Dolly heaved a sigh so loud it blew a spool of white thread across the table. Faye caught it just before it went over the side. With a shake of her head, Dolly pulled out a used envelope from a drawer and started writing along the back of it.
She wrote.
And she wrote.
And she wrote some more.
Faye took the envelope from Dolly and read the list of chores.
Clean house lamps
Weed garden
Fill lamps, trim wicks
Clean stove
Sweep & wash floors
Wash windows
Sew curtains
Make soap
Beat rugs
Bake pie
Milk Nanny
This house had a lot of damn lamps and that was a big garden out there. Make soap? What, was she supposed to be Granny on The Beverly Hillbillies now? Beat the rugs? What had the rugs done to deserve that?
Just reading these chores aged Faye a good ten years. So much for her pretty fingernails.
“This is a long damn list,” Faye said out loud. Dolly looked at her in shock and confusion. Apparently Dolly could read lips a little bit and had seen Miss Faith say something entirely not very Faith-ful.
“You do all this?” Faye wrote.
Dolly nodded.
“What do you want me to do?” Faye asked.
“Can you milk Nanny?” Dolly wrote.
Nanny? Who was... Oh, yeah, Nanny. That had to be the goat Carrick had milked last night for her. Faye tried not to make a face.
“I’ll try. I’m not great with goats.”
Dolly was not sympathetic. She wrote two words. “Good luck.”
Faye reread the list.
“I can bake a pie,” Faye wrote. “And weed the garden.”
Dolly smiled, looking both relieved and grateful. Better inept help than no help at all.
“Do you like working here?” Faye wrote.
Dolly nodded enthusiastically. Faye added Why to the beginning of her question.
Dolly wrote her answer on the board, and Faye read it. It told her all she needed to know about life on this island in 1921. And if a bus had pulled up outside with a sign on the side that said Destination 2015 with a travel time of ninety-four years, Faye would have boarded that bus then and there.
“Because it’s so easy.”
13
Maybe Faye wouldn’t bake that pie after all.

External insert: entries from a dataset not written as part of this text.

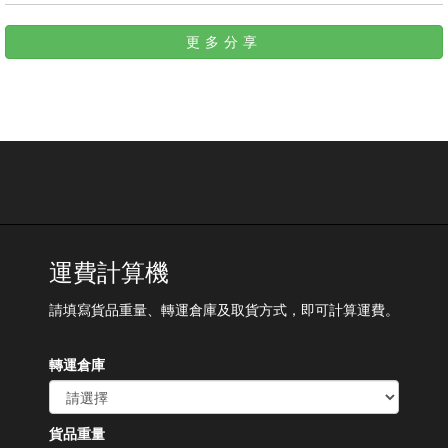
更多分享
運費計算機
請填寫貨品重量、轉運倉庫及取貨方式，即可計算運費。
轉運倉庫
貨品重量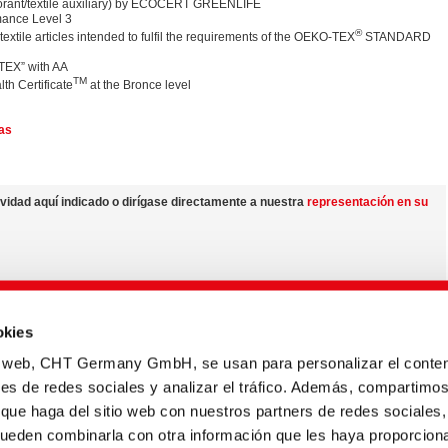
orant/textile auxiliary) by ECOCERT GREENLIFE
ance Level 3
®
 textile articles intended to fulfil the requirements of the OEKO-TEX
STANDARD
ITEX” with AA
TM
th Certificate
at the Bronce level
tas
vidad aquí indicado o dirígase directamente a nuestra
representación en su
nuestros productos a nivel mundial y acerca de las posibilidades de variaciones
okies
re
centro de medios
io web, CHT Germany GmbH, se usan para personalizar el conten
variar en cada país.
nes de redes sociales y analizar el tráfico. Además, compartimo
 que haga del sitio web con nuestros partners de redes sociales,
pueden combinarla con otra información que les haya proporcion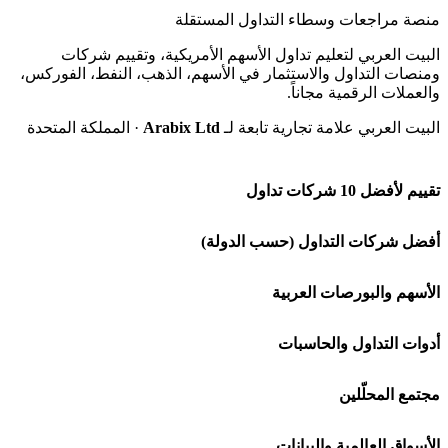
منصة مراجعات وسطاء التداول المستقلة
البيت العربي لتعليم تداول الأسهم الأمريكية، وتقييم شركات
ومنصات التداول والاستثمار في الأسهم، الذهب، النفط، الفوركس،
والعملات الرقمية مجاناً.
البيت العربي علامة تجارية تابعة لـ
Arabix Ltd
· المملكة المتحدة
تقييم لأفضل 10 شركات تداول
شركة Capital.com
أفضل شركات التداول (حسب الدولة)
افاتريد AvaTrade
شركات تداول في السعودية
الأسهم والبورصات العربية
اكسنس Exness
شركات تداول في الإمارات
🌍 كل البورصات العربية
أدوات التداول والحاسبات
منصة بينانس
شركات تداول في الكويت
🇸🇦 السوق السعودية
🕌 حاسبة الزكاة
مجتمع المحلّلين
Bybit باي بت
شركات تداول في قطر
🇦🇪 أسواق الإمارات
💱 محول العملات
🧱 حائط المجتمع
الأسواق العالمية والبيانات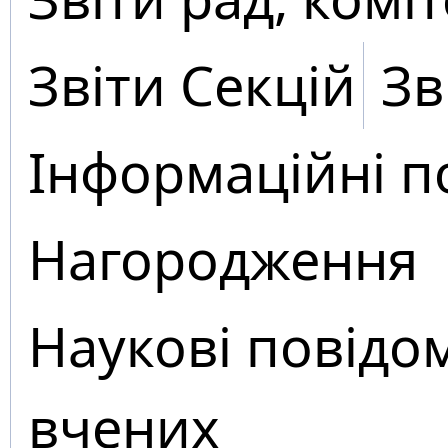
Звіти Секцій
Зв
Інформаційні п
Нагородження
Наукові повідо
вчених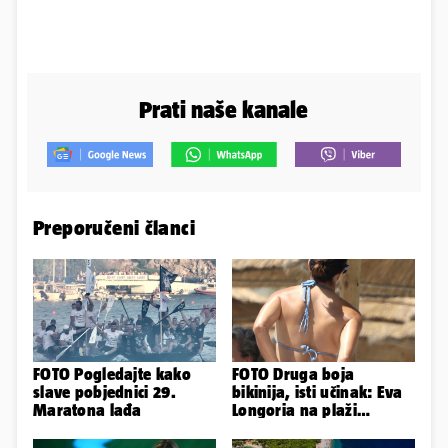
Prati naše kanale
Preporučeni članci
FOTO Pogledajte kako
FOTO Druga boja
slave pobjednici 29.
bikinija, isti učinak: Eva
Maratona lađa
Longoria na plaži
pipkala svoje zanosne
obline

In the cupboard over the sink, Faye had found a cookbook. She found the manual for the oven in the junk drawer under a notepad, a rubber band ball, a screwdriver, a set of jacks and some twine. And while she did have some experienc
e baking an average dessert, that was in the twenty-first century with 2015 technology. The cookbook was not helpful. The ingredients for peach pie were simple enough—peaches, butter, flour, sugar. And the instructions were fairly straightforward—combine, stir, cream and so forth. The final sentence of the recipe, however, was a cryptic puzzle: “Bake in a moderately hot oven for forty-five minutes.”
Moderately hot oven? That’s it? No temperature listed? What did that even mean—moderately hot? How moderately hot were they talking here? George Clooney in Ocean’s Eleven hot? Or Daniel Craig in Skyfall hot? Probably not Daniel Craig hot. That heat level would scorch any straight girl’s peaches.